Des surplus principalement situés dans les pays du Nord

S’appuyant sur une étude de la FAO, Jean-Pierre Langlois-Berthelot, président de France Export céréales, a montré que les surplus agricoles se trouveront principalement aux Etats-Unis, dans l’Union européenne, ainsi que dans des pays comme la Russie, l’Ukraine ou le Kazakhstan d’ici 2050. Ces pays bénéficient d’une démographie stagnante ou baissière ainsi que d’un climat relativement stable constituant des atouts pour la production de céréales destinées à l’exportation. En revanche, nombre de pays du sud verront leur déficit alimentaire se creuser durant cette période. La zone la plus stable pour la production de céréales reste l’UE. Selon la FAO, les fluctuations annuelles moyennes pour la production de blé sont de 35% en Europe, de 56% aux Etats-Unis, 79% au Canada, 94% en Argentine et montent jusqu’à 108% en ce qui concerne les pays de la mer Noire et 158% en Australie. Cette stabilité est un atout pour l’Europe, avec un taux tombant à 30% pour la France, et pourrait lui permettre de jouer un rôle important dans la lutte contre la volatilité des cours, a souligné Jean-Pierre Langlois-Berthelot. Mais, selon lui, « l’ambiance politique européenne rend la prise de risque difficile et met en avant le repli sur soi, ce qui n’est pas sans influence sur la capacité du continent à innover », et donc à faire progresser sa productivité.

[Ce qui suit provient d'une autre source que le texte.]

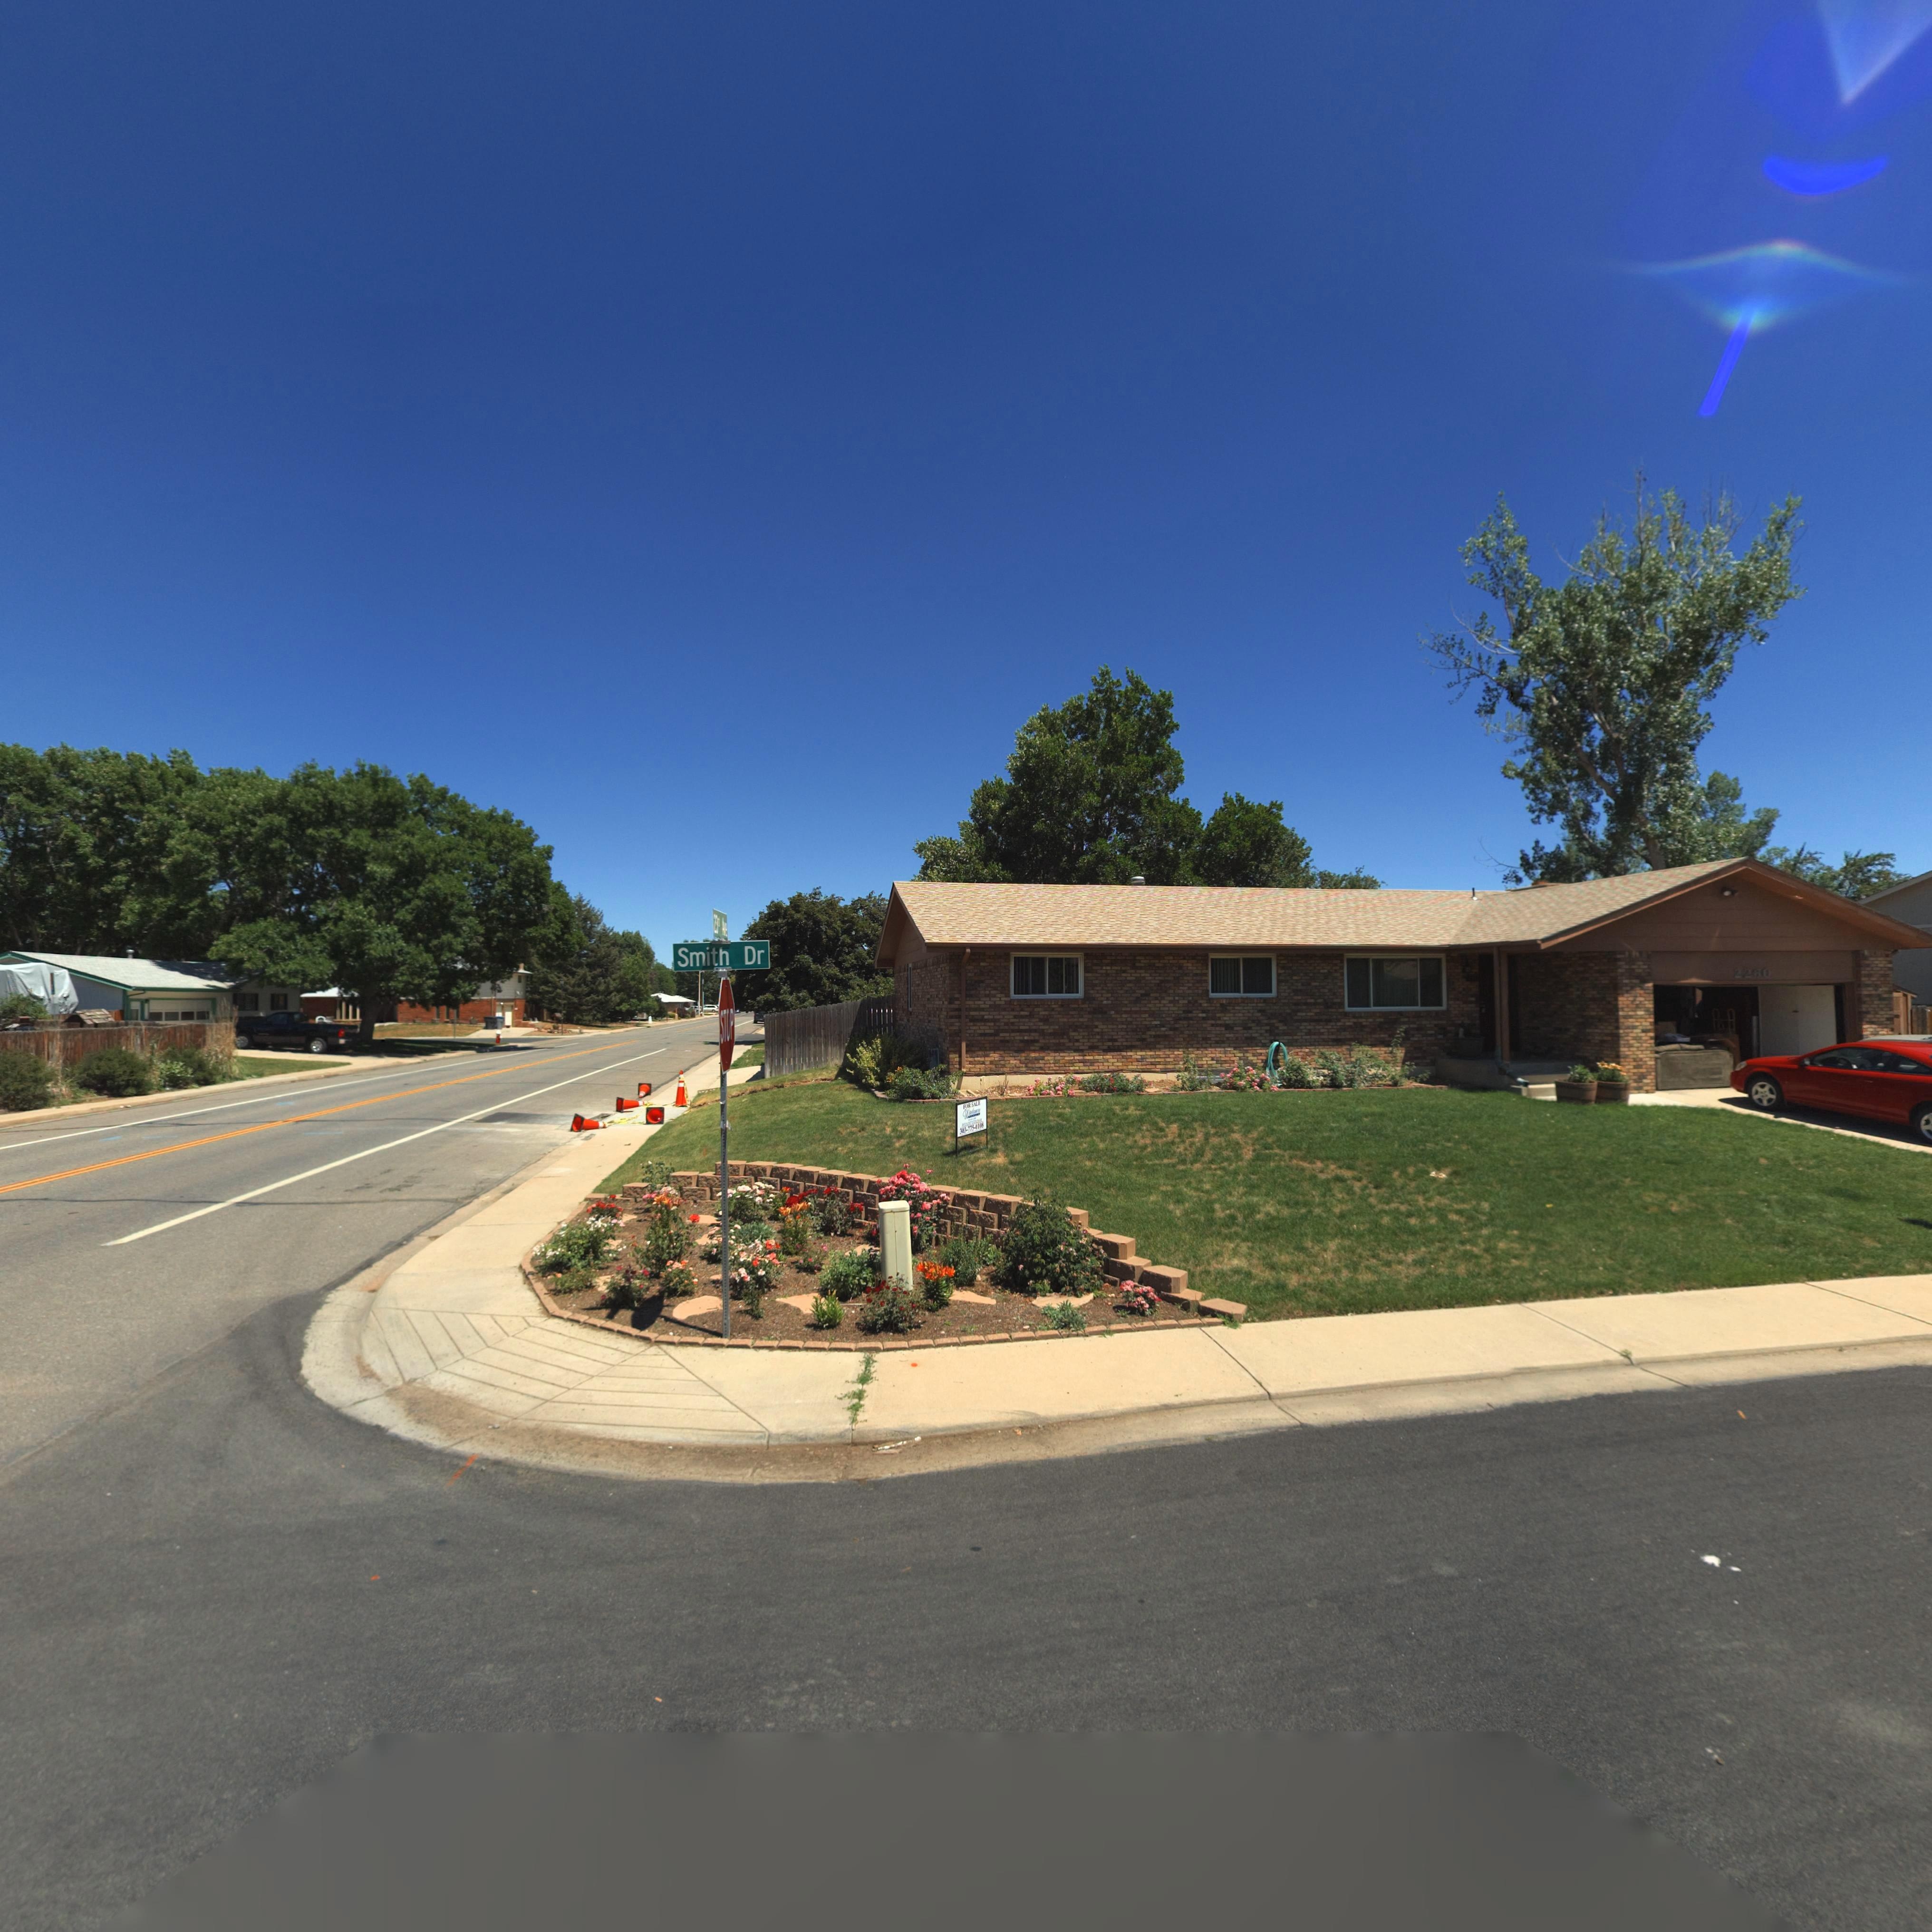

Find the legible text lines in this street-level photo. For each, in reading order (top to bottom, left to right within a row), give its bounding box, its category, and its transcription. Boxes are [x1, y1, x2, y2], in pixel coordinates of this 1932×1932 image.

La production alimentaire doit progresser de 3% par an d’ici 2030

« La production alimentaire mondiale doit augmenter de 3% par an pour répondre à la demande d’ici à 2030 », indique un rapport intitulé L’agriculture dans les marchés en croissance réalisé par l’Economist Intelligence Unit et parrainé par Passion céréales. Ce rapport souligne que la productivité agricole n’augmente que de 2% par an au niveau mondial, pour le moment. « Dans l’UE, la productivité a stagné depuis vingt ans alors qu’elle a explosé en Asie et progressé en Amérique du Nord grâce aux nouvelles technologies et à un marché tourné vers l’exportation », a déclaré Jean-Pierre Langlois-Berthelot. Pour Ahmed Ouayach, président de la fédération interprofessionnelle des activités céréalières marocaines, « la signature de l’accord de libre-échange entre l’UE et le Maroc, le 16 février, permet une impulsion pour le plan “Maroc vert” tourné vers l’exportation ». Cette politique agricole marocaine, lancée en 2008, vise notamment à favoriser l’agrégation des filières et la création d’interprofessions agricoles au Maroc. Mais Ahmed Ouayach a aussi insisté sur le fait que ces accords renforçaient la coopération de son pays avec l’UE. Celles-ci est selon lui nécessaire afin d’alimenter un marché alimentaire marocain toujours déficitaire, mais aussi pour favoriser les transferts de technologies de l’UE vers le Maroc. « Le Maroc importe 60% de son sucre et 75% de ses huiles alimentaires d’UE », a rappelé Ahmed Ouayach, insistant sur la nécessité pour le Maroc de voir croître le niveau de productivité des exploitations agricoles européennes.